Watson Ladd watsonbladd at gmail.com
Sun Dec 19 13:46:13 UTC 2010


On Sat, Dec 18, 2010 at 10:34 PM, Nick Mathewson <nickm at freehaven.net> wrote:
> On Sat, Dec 18, 2010 at 9:01 AM, Watson Ladd <watsonbladd at gmail.com> wrote:
>  [...]
>> When a client receives indication that its EXT_CREAT was not
>> recognized it falls back on CREATE. ORs send back a packet that
>> indicates if they do not recognize the SUITE and the client falls back
>> to an earlier revision.
>
> Actually, the fallback mechanism probably isn't even needed: remember,
> the client has a descriptor for the servers that it wants to extend
> from and to, so it knows which keys and ciphersuites the target server
> supports, and which extend protocols the origin server supports.

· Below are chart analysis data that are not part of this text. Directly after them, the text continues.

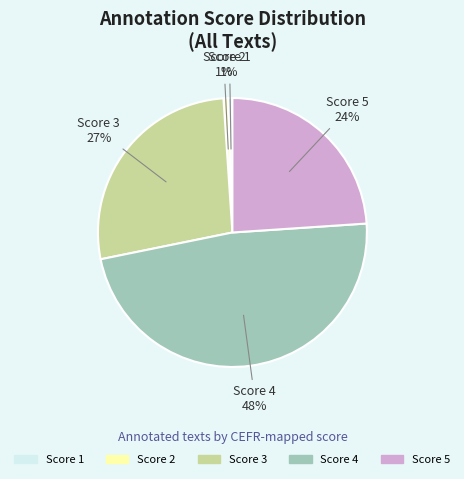

How many segments does this pie chart have?

5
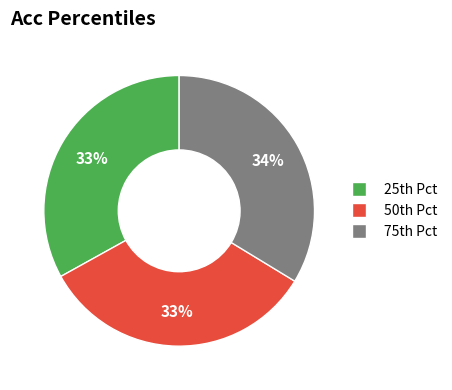

How many slices are in this pie chart?

3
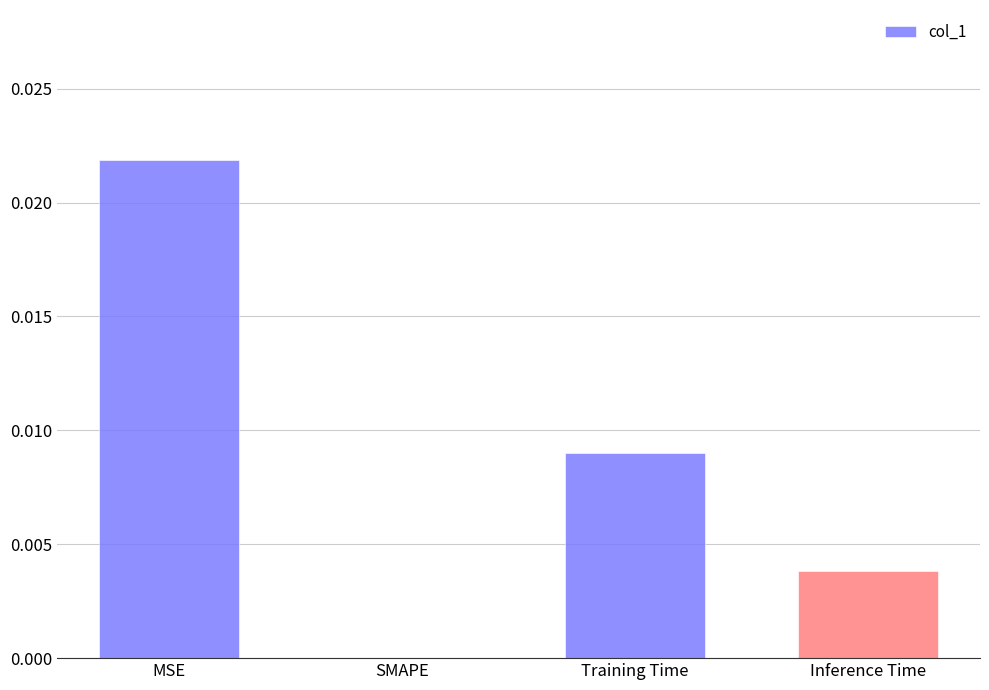

Which label corresponds to the largest value in the chart?

MSE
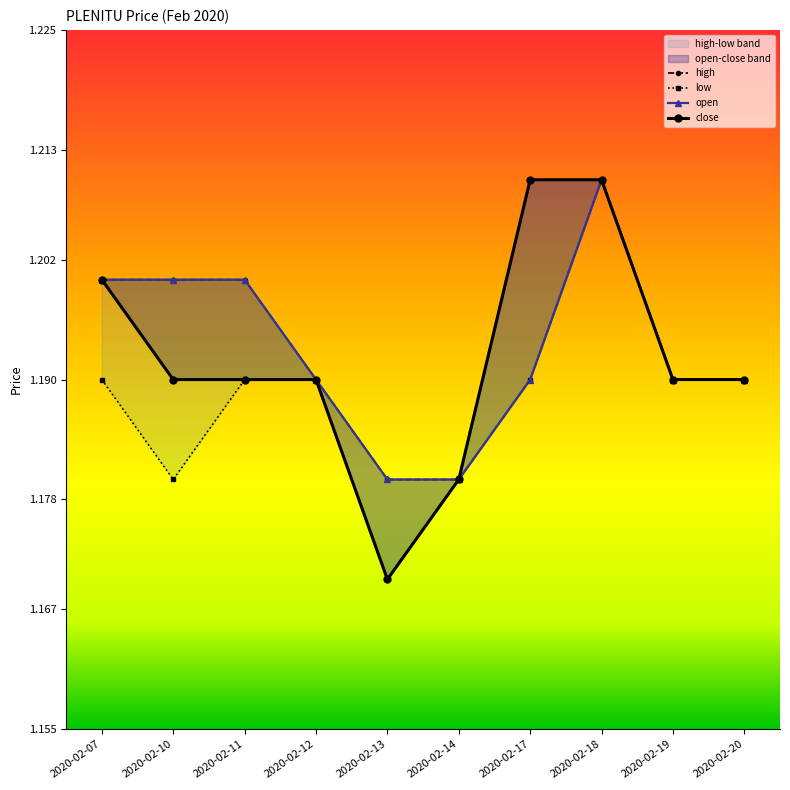

True or false: close and low intersect in this chart.

False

Looking at the documentation I see the directory is extensible whereas
what is on the wire is less likely to be.

>
> You're right that it's important to limit partitioning opportunities
> in any protocol revision; I tried to go over that in section 2, but we
> shouldn't assume that I've said the last word on this.  We should
> continue to look for ways to revise and improve whatever we come up
> with to get the partitioning and other undesirable things down to a
> minimum.
One way is to be very conservative in suite choices so we don't have
to change them that often. I'm going to also go out on a limb and say
that we also want a crypto API like NaCL that lets us just say
enciphered=encrypt(key, unenciphered) and doesn't force us to worry
about padding or modes because this is a much simpler abstraction
layer and so offers less opportunity for mistakes that could threaten
security. I'll put together a demo program sometime to demonstrate
this.
>
> --
> Nick
>



-- 
"Those who would give up Essential Liberty to purchase a little
Temporary Safety deserve neither  Liberty nor Safety."